Cette solution, c'est le réaménagement de l'aéroport de Nantes-Atlantique. Les études ont aussi montré qu'il était possible de prendre des mesures limitant la hausse des nuisances sonores pour la population. Dans un premier temps, l'aérogare de Nantes-Atlantique sera modernisée et les abords de piste seront aménagés pour permettre à l'aéroport d'accueillir plus de passagers.

Ces premières mesures peuvent être réalisées sur l'emprise actuelle de l'aéroport donc dans des délais rapides. En parallèle, la procédure pour l'allongement de la piste sera engagée. Elle permettra de réduire les nuisances sonores à Nantes. Nous ferons tout pour réduire ces nuisances pour le village de Saint-Aignan-de-Grandlieu et si techniquement cela n'était pas possible, elles feraient l'objet de compensations exemplaires.

En parallèle, nous accompagnerons le développement de l'aéroport de Rennes-Saint-Jacques en commençant par l'agrandissement de l'aérogare pour mieux répartir le trafic aérien du Grand-Ouest. L'aéroport de Rennes-Saint-Jacques appartient à la région Bretagne. Nous travaillerons avec la région Bretagne pour permettre cet agrandissement si la région le souhaite.

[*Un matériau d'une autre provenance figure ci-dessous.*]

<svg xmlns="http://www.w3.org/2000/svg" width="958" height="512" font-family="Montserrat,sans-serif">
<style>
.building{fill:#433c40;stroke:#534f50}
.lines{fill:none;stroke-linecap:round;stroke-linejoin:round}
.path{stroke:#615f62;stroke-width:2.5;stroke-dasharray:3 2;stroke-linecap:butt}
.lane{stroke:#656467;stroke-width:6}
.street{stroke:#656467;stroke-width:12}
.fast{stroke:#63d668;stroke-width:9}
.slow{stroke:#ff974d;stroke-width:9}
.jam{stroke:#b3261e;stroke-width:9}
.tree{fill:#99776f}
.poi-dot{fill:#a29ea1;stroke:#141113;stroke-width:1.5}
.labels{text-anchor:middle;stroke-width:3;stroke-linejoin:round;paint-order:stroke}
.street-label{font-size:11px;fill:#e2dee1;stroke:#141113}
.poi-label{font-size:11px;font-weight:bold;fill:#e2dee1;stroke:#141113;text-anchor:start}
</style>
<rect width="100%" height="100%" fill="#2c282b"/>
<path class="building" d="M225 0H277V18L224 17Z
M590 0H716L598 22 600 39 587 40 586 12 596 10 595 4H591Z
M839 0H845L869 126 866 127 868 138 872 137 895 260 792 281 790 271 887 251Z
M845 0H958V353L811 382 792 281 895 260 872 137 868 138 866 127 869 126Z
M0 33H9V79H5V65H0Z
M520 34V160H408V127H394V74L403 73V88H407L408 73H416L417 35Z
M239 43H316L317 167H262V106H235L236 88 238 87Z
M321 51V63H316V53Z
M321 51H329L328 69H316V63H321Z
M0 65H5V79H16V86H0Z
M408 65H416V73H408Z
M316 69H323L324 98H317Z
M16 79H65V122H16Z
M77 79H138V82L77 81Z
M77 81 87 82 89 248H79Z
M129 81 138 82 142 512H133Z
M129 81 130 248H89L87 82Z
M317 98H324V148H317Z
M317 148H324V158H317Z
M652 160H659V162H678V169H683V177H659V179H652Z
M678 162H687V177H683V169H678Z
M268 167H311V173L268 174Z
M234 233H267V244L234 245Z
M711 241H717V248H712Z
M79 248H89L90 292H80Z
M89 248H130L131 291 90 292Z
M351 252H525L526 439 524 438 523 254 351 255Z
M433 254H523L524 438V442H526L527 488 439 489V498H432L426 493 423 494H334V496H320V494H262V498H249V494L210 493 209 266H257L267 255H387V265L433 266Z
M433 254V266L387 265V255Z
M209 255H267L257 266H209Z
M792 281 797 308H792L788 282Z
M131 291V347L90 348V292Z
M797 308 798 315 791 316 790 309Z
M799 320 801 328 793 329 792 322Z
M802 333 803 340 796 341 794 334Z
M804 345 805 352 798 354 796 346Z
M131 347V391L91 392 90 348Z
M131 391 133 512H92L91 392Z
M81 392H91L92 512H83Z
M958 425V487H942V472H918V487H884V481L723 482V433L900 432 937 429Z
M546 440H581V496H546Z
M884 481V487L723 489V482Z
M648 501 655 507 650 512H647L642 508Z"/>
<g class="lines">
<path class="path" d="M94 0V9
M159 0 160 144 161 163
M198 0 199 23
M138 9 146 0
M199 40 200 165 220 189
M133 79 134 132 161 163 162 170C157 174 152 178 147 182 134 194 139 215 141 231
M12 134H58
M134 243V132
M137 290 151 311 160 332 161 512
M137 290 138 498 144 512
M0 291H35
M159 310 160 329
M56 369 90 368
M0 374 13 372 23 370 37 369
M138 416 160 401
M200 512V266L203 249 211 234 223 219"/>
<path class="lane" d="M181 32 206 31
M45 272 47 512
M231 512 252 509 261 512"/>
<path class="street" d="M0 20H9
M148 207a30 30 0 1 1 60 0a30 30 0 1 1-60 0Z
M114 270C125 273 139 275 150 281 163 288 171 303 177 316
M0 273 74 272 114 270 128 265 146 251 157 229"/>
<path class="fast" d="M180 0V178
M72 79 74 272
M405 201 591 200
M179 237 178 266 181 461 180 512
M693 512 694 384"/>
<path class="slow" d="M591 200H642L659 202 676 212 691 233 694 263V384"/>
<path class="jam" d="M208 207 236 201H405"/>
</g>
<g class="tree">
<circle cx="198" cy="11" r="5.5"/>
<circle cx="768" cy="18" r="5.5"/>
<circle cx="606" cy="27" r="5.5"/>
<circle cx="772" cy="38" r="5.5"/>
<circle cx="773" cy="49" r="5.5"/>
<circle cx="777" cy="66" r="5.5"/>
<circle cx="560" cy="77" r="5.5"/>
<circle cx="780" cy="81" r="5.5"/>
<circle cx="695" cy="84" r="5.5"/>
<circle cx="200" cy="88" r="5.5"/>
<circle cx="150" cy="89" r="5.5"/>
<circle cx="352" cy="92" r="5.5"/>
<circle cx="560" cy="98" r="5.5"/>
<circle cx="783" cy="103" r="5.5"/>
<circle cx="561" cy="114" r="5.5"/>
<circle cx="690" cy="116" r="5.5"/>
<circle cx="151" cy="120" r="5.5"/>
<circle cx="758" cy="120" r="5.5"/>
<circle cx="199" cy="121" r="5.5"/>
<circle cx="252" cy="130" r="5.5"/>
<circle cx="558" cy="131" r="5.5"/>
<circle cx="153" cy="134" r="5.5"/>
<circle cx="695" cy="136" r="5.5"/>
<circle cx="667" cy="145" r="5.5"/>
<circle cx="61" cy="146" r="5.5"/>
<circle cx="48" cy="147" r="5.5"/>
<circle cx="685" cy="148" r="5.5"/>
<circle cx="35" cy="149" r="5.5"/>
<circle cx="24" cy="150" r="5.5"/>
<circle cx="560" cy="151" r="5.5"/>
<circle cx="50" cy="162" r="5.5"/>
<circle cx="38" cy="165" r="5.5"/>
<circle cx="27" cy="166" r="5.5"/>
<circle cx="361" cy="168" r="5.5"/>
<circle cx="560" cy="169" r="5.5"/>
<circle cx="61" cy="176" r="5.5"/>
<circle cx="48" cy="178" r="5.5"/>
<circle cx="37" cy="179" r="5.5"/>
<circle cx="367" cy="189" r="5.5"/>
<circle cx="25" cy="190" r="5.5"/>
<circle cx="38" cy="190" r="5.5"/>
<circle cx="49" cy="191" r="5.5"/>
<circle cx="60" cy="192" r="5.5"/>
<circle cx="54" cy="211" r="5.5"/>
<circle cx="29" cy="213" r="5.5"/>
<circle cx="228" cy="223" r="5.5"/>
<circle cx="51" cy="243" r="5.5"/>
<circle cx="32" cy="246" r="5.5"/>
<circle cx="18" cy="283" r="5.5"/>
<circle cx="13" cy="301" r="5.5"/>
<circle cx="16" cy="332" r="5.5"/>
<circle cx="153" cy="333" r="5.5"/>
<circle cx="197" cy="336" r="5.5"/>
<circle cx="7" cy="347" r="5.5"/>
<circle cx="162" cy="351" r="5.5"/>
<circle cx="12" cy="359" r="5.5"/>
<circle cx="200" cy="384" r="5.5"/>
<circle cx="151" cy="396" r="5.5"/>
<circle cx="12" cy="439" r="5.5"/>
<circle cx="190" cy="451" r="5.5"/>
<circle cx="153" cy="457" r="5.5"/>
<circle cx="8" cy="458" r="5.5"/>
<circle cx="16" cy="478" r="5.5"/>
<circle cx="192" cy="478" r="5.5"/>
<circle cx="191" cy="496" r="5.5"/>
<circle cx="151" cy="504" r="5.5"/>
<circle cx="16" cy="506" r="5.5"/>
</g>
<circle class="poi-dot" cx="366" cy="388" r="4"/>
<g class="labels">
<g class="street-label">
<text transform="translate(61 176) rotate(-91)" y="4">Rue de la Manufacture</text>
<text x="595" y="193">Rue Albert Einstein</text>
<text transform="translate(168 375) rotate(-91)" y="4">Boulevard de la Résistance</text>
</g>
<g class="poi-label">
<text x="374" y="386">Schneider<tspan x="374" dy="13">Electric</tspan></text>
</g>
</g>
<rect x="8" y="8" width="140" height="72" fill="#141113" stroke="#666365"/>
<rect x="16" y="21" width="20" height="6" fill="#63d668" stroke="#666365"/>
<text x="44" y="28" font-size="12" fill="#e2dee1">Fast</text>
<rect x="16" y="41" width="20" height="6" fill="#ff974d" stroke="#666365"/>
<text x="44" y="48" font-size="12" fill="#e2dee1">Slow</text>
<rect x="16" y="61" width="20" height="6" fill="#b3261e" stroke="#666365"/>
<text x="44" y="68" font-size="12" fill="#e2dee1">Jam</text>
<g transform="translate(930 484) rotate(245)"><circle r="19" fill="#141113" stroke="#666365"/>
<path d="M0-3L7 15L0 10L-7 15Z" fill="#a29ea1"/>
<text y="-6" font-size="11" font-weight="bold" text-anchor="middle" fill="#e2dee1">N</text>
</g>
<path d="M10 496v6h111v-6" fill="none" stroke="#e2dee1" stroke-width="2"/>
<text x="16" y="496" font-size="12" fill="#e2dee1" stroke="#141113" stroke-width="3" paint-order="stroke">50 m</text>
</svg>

Enfin, nous devons davantage jouer sur la complémentarité rail-air. Depuis que le projet Notre-Dame-des-Landes a été lancé, le Grand Ouest a bénéficié d'infrastructures ferroviaires performantes mettant les deux capitales régionales à moins de deux heures du centre de Paris.

Pour les long-courriers, l'enjeu pour les Rennais ou les Nantais, et donc pour les habitants du Grand Ouest, c'est de rallier directement les grands aéroports parisiens. Ces liaisons directes existent mais elles sont insuffisantes. Elles seront donc fluidifiées et multipliées pour accompagner la hausse des trafics.

Je demande donc à Madame la Ministre des Transports d'étudier dans un délai de six mois, les conditions de mise en oeuvre de ces trois chantiers qui se complètent et qui consistent à optimiser l'usage de Nantes Atlantique , à mettre en réseau les aéroports régionaux et à nous appuyer sur les lignes ferroviaires à grande vitesse pour rejoindre les plateformes aéroportuaires parisiennes.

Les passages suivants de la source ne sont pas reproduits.